Directive: Pull out each line below that contains the string "디지털배움터", and copy it in full. Treat the match as case-sensitive.

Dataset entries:

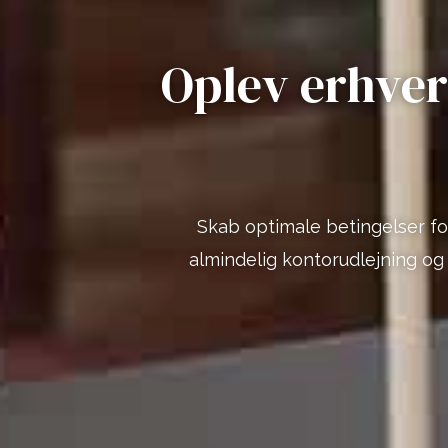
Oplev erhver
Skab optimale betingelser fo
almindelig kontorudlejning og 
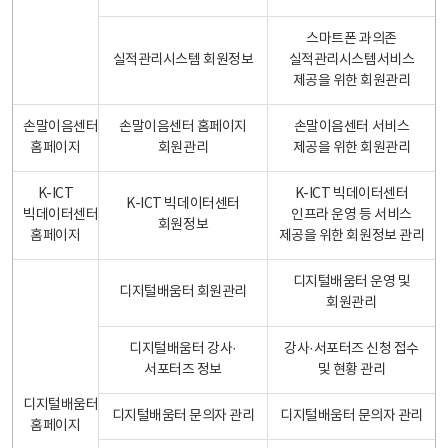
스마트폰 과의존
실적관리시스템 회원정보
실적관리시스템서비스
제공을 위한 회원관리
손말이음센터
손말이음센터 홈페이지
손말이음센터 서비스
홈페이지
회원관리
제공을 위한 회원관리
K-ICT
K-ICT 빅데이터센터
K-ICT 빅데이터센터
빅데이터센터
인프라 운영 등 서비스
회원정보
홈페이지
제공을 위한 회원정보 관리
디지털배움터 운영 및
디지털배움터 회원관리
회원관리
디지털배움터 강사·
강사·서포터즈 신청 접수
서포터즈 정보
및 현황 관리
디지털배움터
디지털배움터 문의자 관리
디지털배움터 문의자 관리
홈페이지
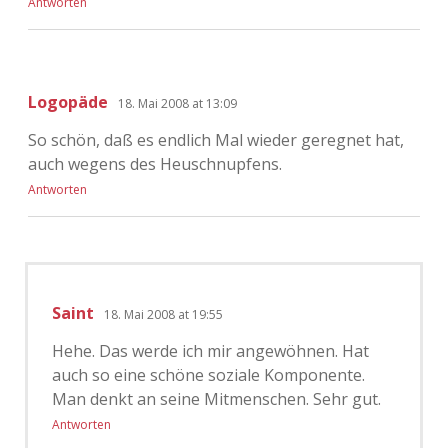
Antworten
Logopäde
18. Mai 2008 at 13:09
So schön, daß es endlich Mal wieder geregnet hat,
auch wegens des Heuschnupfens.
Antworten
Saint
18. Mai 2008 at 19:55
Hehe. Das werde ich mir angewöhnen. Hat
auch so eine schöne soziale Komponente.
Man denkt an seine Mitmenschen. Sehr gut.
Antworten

Exercise response:
디지털배움터 운영 및
디지털배움터 회원관리
디지털배움터 강사·
디지털배움터
디지털배움터 문의자 관리
디지털배움터 문의자 관리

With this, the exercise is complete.